Bundestagung der Jungen Wirtschaft am Wochenende in Salzburg Themen: Jungunternehmerfonds, Bürokratiereform, Imagekampagne

Wien (PWK) - "Österreich braucht endlich eine echte Gründeroffensive, denn im internationalen Vergleich haben wir immer noch zu wenig Unternehmer", erklärte Günther Kollitsch, Bundesvorsitzender der Jungen Wirtschaft, heute, Freitag, bei einer Pressekonferenz in Salzburg anläßlich der JW-Bundestagung. Nach einer Untersuchung der OECD belegt Österreich mit seiner Selbständigenquote in Europa nur den vorletzten Platz. Dabei sind die Erfolgsaussichten junger Unternehmen ausgezeichnet: Rund 75 Prozent existieren auch fünf Jahre nach der Gründung noch. "Mit diesem Wert sind wir im Europavergleich Spitzenreiter", so Kollitsch. ****

Vor über zwei Jahren hat die Bundesregierung bereits eine neue Gründerwelle angesagt. Bislang wurden aber nur Absichtserklärungen verlautet oder Maßnahmen getroffen, die einer neuen Gründerwelle kontraproduktiv gegenüberstehen, wie etwa das Arbeitnehmer-Innenschutzgesetz oder die Diskussion um die Mindest-Körperschaftssteuer. Angesichts der teilweise dramatischen Entwicklungen am Arbeitsmarkt wäre es ratsam, der Gründung neuer

Unternehmen größeres Augenmerk zu schenken. Denn nur neue Unternehmen schaffen auch neue Arbeitsplätze. Jede Unternehmensgründung bringt im Durchschnitt vier neue Arbeitsplätze. Zählt man die Betriebsgründer hinzu, so können mit nur 3.000 zusätzlichen Gründungen 15.000 neue Arbeitsplätze geschaffen werden. "Die enormen Beschäftigungspotentiale von Unternehmensgründungen darf sich die Regierung nicht länger entgehen lassen, wenn sie das Problem der Arbeitslosigkeit tatsächlich in den Griff bekommen will", meint Kollitsch.

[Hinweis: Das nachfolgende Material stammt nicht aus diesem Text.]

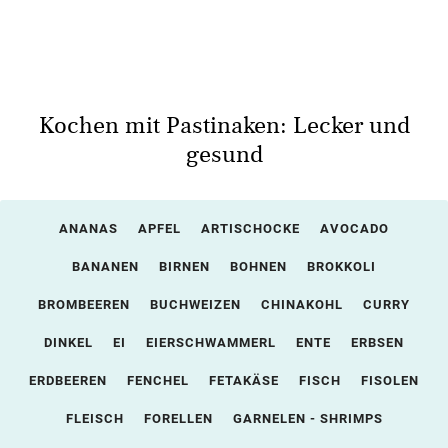
Kochen mit Pastinaken: Lecker und
gesund
ANANAS
APFEL
ARTISCHOCKE
AVOCADO
BANANEN
BIRNEN
BOHNEN
BROKKOLI
BROMBEEREN
BUCHWEIZEN
CHINAKOHL
CURRY
DINKEL
EI
EIERSCHWAMMERL
ENTE
ERBSEN
ERDBEEREN
FENCHEL
FETAKÄSE
FISCH
FISOLEN
FLEISCH
FORELLEN
GARNELEN - SHRIMPS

In den Vereinigten Staaten haben innovative Jungunternehmer 1995 rund 200.000 hochqualifizierte Jobs im High-Tech-Bereich geschaffen. Alleine 3.000 Betriebe schafften dort in den letzten fünf Jahren den Sprung an die Börse. "In Österreich gehen die Uhren leider anders. Bei uns werden immer weniger Unternehmen neu gegründet." Damit Österreich auch nur annähernd auf den OECD-Durchschnitt kommt, müßten insgesamt 140.000 neue Unternehmen gegründet werden.

Die mangelnde Eigenkapitalausstattung ist das Hauptproblem junger Unternehmen in Österreich. "Genau an dem Problem der mangelnden Eigenkapitalinstrumente setzt das Konzept einer JW-Gründungsoffensive an", erklärte Kollitsch und schlägt die Bereitstellung ausreichender Risikokapitalinstrumente vor, was sich in den USA bereits seit Jahrzehnten bewährt. Mit dem Gründungssparen, das auf die Bedürfnisse angehender Jungunternehmer zugeschnitten ist und eine Prämie von bis zu 105.000 Schilling sowie eine günstige Anschlußfinanzierung ermöglicht, hat die Junge Wirtschaft auch hierzulande einen ersten Schritt zur Lösung des Problems gesetzt. Neben dem Börsensegment "FIT" sind für Klein- und Mittelunternehmen (KMU) mittlerweile noch ein Bürgschaftsmodell der Bürgesbank und die Partner-Börse der Innovationsagentur - 'Ideen mal Investment' - dazugekommen.

"Was jetzt noch fehlt, sind Jungunternehmerfonds, die es jedem Österreicher ermöglichen, sich an jungen Unternehmen zu beteiligen." Damit soll eine breite Masse potentieller Anleger motiviert werden, Anteilsscheine junger Unternehmen zu erwerben. Den Unternehmen selbst stünde damit wichtiges Eigenkapital zur Verfügung. Dazu sind einerseits steuerliche Begünstigungen zweckmäßig, andererseits könnte auch eine Kapitalhaftung des Bundes für das eingebrachte Kapital derartiger Fonds attraktiv machen.

Ein Kernpunkt der JW-Gründungsoffensive ist zudem eine bundesweite Imagekampagne für Jungunternehmer, mit der mehr Österreicher motiviert werden sollen, an eine Zukunft als selbständige Unternehmer zu denken und sich entsprechend vorzubereiten.

Ein Dorn im Auge ist der Jungen Wirtschaft auch die überbordende Bürokratie in Österreich. Die Unternehmen müssen jährlich 70 Millionen Arbeitsstunden für unproduktive und unbezahlte Staatsdienste aufwenden und werden dafür mit 36 Milliarden Schilling zusätzlich belastet.